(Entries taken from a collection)
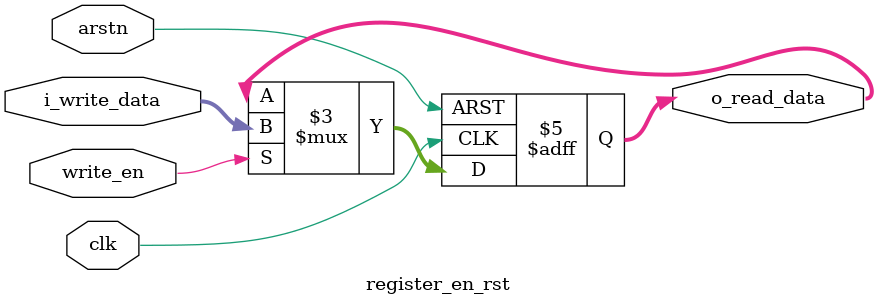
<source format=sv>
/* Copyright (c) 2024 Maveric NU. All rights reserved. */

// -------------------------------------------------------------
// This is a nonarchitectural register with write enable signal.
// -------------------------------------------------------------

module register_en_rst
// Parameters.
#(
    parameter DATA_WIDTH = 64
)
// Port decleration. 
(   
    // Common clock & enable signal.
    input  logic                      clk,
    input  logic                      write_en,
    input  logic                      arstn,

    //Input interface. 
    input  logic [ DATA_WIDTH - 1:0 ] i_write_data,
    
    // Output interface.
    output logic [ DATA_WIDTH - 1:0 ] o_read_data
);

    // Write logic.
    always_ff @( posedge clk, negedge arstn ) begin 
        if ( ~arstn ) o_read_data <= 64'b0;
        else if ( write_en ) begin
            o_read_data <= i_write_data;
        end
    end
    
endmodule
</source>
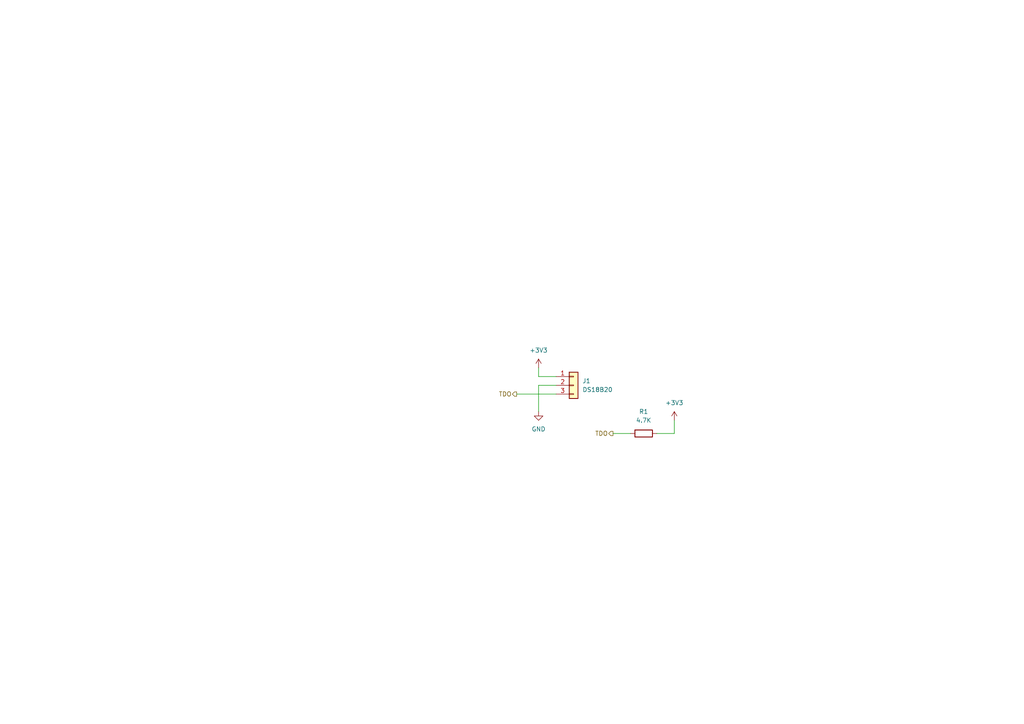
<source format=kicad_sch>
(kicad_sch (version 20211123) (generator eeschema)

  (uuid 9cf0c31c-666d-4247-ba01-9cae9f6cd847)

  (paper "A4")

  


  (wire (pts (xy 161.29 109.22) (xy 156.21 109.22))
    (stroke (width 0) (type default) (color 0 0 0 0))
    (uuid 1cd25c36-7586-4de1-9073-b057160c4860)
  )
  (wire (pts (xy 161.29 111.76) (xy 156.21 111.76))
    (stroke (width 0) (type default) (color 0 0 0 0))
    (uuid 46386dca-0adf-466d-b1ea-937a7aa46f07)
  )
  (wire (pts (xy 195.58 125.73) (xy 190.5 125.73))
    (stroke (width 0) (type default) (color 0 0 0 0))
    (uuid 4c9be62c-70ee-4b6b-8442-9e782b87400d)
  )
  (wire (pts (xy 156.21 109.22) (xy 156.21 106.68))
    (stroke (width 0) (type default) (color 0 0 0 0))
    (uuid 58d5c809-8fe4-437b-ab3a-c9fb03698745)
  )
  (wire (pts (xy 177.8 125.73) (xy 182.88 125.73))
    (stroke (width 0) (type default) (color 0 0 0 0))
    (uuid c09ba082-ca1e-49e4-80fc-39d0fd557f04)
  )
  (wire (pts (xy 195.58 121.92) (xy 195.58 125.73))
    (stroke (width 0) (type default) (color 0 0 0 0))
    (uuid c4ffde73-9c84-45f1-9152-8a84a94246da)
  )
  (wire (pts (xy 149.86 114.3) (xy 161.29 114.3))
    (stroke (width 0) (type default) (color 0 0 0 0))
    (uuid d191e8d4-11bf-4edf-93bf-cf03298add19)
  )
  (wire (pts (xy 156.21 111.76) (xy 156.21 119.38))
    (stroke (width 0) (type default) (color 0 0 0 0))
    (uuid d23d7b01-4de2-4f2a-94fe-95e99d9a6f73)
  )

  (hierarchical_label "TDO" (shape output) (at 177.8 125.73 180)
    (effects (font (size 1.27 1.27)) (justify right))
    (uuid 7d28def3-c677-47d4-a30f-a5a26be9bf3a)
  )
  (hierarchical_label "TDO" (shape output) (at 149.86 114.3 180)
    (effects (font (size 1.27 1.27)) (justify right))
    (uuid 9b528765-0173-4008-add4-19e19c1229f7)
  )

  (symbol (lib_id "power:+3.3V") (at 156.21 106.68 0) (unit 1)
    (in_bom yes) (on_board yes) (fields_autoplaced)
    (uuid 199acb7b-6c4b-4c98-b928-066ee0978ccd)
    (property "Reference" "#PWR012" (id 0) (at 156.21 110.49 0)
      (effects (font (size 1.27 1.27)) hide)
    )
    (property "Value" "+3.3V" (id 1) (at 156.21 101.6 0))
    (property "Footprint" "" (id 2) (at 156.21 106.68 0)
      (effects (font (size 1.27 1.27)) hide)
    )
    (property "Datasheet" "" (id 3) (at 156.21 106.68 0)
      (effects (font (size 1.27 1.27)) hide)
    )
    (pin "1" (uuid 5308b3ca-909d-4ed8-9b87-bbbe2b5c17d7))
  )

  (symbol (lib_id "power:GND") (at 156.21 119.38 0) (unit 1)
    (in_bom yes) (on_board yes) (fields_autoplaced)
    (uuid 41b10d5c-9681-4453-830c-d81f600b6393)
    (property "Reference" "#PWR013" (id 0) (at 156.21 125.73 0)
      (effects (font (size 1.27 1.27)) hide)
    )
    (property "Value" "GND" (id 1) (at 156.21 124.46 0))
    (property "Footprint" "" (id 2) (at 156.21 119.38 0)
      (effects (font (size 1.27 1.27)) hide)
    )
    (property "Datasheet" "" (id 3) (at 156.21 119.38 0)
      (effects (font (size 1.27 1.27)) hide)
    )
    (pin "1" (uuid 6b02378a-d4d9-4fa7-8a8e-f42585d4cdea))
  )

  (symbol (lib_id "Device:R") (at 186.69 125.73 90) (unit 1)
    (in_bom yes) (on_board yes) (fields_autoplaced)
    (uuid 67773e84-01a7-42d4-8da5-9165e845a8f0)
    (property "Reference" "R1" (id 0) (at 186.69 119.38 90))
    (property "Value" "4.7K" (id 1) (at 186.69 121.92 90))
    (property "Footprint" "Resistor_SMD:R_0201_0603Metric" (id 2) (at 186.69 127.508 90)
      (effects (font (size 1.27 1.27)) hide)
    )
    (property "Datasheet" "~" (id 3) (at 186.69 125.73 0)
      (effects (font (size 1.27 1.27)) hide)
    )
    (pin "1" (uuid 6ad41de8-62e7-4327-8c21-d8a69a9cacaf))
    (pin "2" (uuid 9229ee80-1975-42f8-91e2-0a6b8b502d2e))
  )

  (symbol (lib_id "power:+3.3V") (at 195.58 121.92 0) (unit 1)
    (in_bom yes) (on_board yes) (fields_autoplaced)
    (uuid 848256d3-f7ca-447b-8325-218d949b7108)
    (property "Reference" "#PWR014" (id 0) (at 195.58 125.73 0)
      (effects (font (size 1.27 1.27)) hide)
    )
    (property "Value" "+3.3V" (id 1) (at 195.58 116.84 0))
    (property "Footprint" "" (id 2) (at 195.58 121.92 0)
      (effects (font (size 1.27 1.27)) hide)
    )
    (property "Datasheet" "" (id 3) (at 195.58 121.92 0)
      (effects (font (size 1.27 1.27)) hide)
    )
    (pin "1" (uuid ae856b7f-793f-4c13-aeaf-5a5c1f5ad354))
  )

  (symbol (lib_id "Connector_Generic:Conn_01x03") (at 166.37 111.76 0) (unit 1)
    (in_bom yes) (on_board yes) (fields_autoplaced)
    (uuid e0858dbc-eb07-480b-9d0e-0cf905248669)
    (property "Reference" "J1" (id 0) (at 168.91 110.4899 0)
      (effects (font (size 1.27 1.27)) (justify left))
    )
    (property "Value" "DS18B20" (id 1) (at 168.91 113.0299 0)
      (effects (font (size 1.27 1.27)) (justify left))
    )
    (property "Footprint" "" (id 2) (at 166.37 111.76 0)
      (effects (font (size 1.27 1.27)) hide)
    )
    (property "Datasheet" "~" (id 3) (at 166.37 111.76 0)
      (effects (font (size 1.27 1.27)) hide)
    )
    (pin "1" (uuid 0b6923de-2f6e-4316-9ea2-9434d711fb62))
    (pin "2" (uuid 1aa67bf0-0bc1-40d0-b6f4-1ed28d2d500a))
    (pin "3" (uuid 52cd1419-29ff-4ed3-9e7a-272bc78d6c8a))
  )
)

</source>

Work to complete:
The entries above are to be restated verbatim, with no pictures carried over.

Your response:
<source format=sv>
/* Copyright (c) 2024 Maveric NU. All rights reserved. */

// -------------------------------------------------------------
// This is a nonarchitectural register with write enable signal.
// -------------------------------------------------------------

module register_en_rst
// Parameters.
#(
    parameter DATA_WIDTH = 64
)
// Port decleration. 
(   
    // Common clock & enable signal.
    input  logic                      clk,
    input  logic                      write_en,
    input  logic                      arstn,

    //Input interface. 
    input  logic [ DATA_WIDTH - 1:0 ] i_write_data,
    
    // Output interface.
    output logic [ DATA_WIDTH - 1:0 ] o_read_data
);

    // Write logic.
    always_ff @( posedge clk, negedge arstn ) begin 
        if ( ~arstn ) o_read_data <= 64'b0;
        else if ( write_en ) begin
            o_read_data <= i_write_data;
        end
    end
    
endmodule
</source>
<source format=kicad_sch>
(kicad_sch (version 20211123) (generator eeschema)

  (uuid 9cf0c31c-666d-4247-ba01-9cae9f6cd847)

  (paper "A4")

  


  (wire (pts (xy 161.29 109.22) (xy 156.21 109.22))
    (stroke (width 0) (type default) (color 0 0 0 0))
    (uuid 1cd25c36-7586-4de1-9073-b057160c4860)
  )
  (wire (pts (xy 161.29 111.76) (xy 156.21 111.76))
    (stroke (width 0) (type default) (color 0 0 0 0))
    (uuid 46386dca-0adf-466d-b1ea-937a7aa46f07)
  )
  (wire (pts (xy 195.58 125.73) (xy 190.5 125.73))
    (stroke (width 0) (type default) (color 0 0 0 0))
    (uuid 4c9be62c-70ee-4b6b-8442-9e782b87400d)
  )
  (wire (pts (xy 156.21 109.22) (xy 156.21 106.68))
    (stroke (width 0) (type default) (color 0 0 0 0))
    (uuid 58d5c809-8fe4-437b-ab3a-c9fb03698745)
  )
  (wire (pts (xy 177.8 125.73) (xy 182.88 125.73))
    (stroke (width 0) (type default) (color 0 0 0 0))
    (uuid c09ba082-ca1e-49e4-80fc-39d0fd557f04)
  )
  (wire (pts (xy 195.58 121.92) (xy 195.58 125.73))
    (stroke (width 0) (type default) (color 0 0 0 0))
    (uuid c4ffde73-9c84-45f1-9152-8a84a94246da)
  )
  (wire (pts (xy 149.86 114.3) (xy 161.29 114.3))
    (stroke (width 0) (type default) (color 0 0 0 0))
    (uuid d191e8d4-11bf-4edf-93bf-cf03298add19)
  )
  (wire (pts (xy 156.21 111.76) (xy 156.21 119.38))
    (stroke (width 0) (type default) (color 0 0 0 0))
    (uuid d23d7b01-4de2-4f2a-94fe-95e99d9a6f73)
  )

  (hierarchical_label "TDO" (shape output) (at 177.8 125.73 180)
    (effects (font (size 1.27 1.27)) (justify right))
    (uuid 7d28def3-c677-47d4-a30f-a5a26be9bf3a)
  )
  (hierarchical_label "TDO" (shape output) (at 149.86 114.3 180)
    (effects (font (size 1.27 1.27)) (justify right))
    (uuid 9b528765-0173-4008-add4-19e19c1229f7)
  )

  (symbol (lib_id "power:+3.3V") (at 156.21 106.68 0) (unit 1)
    (in_bom yes) (on_board yes) (fields_autoplaced)
    (uuid 199acb7b-6c4b-4c98-b928-066ee0978ccd)
    (property "Reference" "#PWR012" (id 0) (at 156.21 110.49 0)
      (effects (font (size 1.27 1.27)) hide)
    )
    (property "Value" "+3.3V" (id 1) (at 156.21 101.6 0))
    (property "Footprint" "" (id 2) (at 156.21 106.68 0)
      (effects (font (size 1.27 1.27)) hide)
    )
    (property "Datasheet" "" (id 3) (at 156.21 106.68 0)
      (effects (font (size 1.27 1.27)) hide)
    )
    (pin "1" (uuid 5308b3ca-909d-4ed8-9b87-bbbe2b5c17d7))
  )

  (symbol (lib_id "power:GND") (at 156.21 119.38 0) (unit 1)
    (in_bom yes) (on_board yes) (fields_autoplaced)
    (uuid 41b10d5c-9681-4453-830c-d81f600b6393)
    (property "Reference" "#PWR013" (id 0) (at 156.21 125.73 0)
      (effects (font (size 1.27 1.27)) hide)
    )
    (property "Value" "GND" (id 1) (at 156.21 124.46 0))
    (property "Footprint" "" (id 2) (at 156.21 119.38 0)
      (effects (font (size 1.27 1.27)) hide)
    )
    (property "Datasheet" "" (id 3) (at 156.21 119.38 0)
      (effects (font (size 1.27 1.27)) hide)
    )
    (pin "1" (uuid 6b02378a-d4d9-4fa7-8a8e-f42585d4cdea))
  )

  (symbol (lib_id "Device:R") (at 186.69 125.73 90) (unit 1)
    (in_bom yes) (on_board yes) (fields_autoplaced)
    (uuid 67773e84-01a7-42d4-8da5-9165e845a8f0)
    (property "Reference" "R1" (id 0) (at 186.69 119.38 90))
    (property "Value" "4.7K" (id 1) (at 186.69 121.92 90))
    (property "Footprint" "Resistor_SMD:R_0201_0603Metric" (id 2) (at 186.69 127.508 90)
      (effects (font (size 1.27 1.27)) hide)
    )
    (property "Datasheet" "~" (id 3) (at 186.69 125.73 0)
      (effects (font (size 1.27 1.27)) hide)
    )
    (pin "1" (uuid 6ad41de8-62e7-4327-8c21-d8a69a9cacaf))
    (pin "2" (uuid 9229ee80-1975-42f8-91e2-0a6b8b502d2e))
  )

  (symbol (lib_id "power:+3.3V") (at 195.58 121.92 0) (unit 1)
    (in_bom yes) (on_board yes) (fields_autoplaced)
    (uuid 848256d3-f7ca-447b-8325-218d949b7108)
    (property "Reference" "#PWR014" (id 0) (at 195.58 125.73 0)
      (effects (font (size 1.27 1.27)) hide)
    )
    (property "Value" "+3.3V" (id 1) (at 195.58 116.84 0))
    (property "Footprint" "" (id 2) (at 195.58 121.92 0)
      (effects (font (size 1.27 1.27)) hide)
    )
    (property "Datasheet" "" (id 3) (at 195.58 121.92 0)
      (effects (font (size 1.27 1.27)) hide)
    )
    (pin "1" (uuid ae856b7f-793f-4c13-aeaf-5a5c1f5ad354))
  )

  (symbol (lib_id "Connector_Generic:Conn_01x03") (at 166.37 111.76 0) (unit 1)
    (in_bom yes) (on_board yes) (fields_autoplaced)
    (uuid e0858dbc-eb07-480b-9d0e-0cf905248669)
    (property "Reference" "J1" (id 0) (at 168.91 110.4899 0)
      (effects (font (size 1.27 1.27)) (justify left))
    )
    (property "Value" "DS18B20" (id 1) (at 168.91 113.0299 0)
      (effects (font (size 1.27 1.27)) (justify left))
    )
    (property "Footprint" "" (id 2) (at 166.37 111.76 0)
      (effects (font (size 1.27 1.27)) hide)
    )
    (property "Datasheet" "~" (id 3) (at 166.37 111.76 0)
      (effects (font (size 1.27 1.27)) hide)
    )
    (pin "1" (uuid 0b6923de-2f6e-4316-9ea2-9434d711fb62))
    (pin "2" (uuid 1aa67bf0-0bc1-40d0-b6f4-1ed28d2d500a))
    (pin "3" (uuid 52cd1419-29ff-4ed3-9e7a-272bc78d6c8a))
  )
)

</source>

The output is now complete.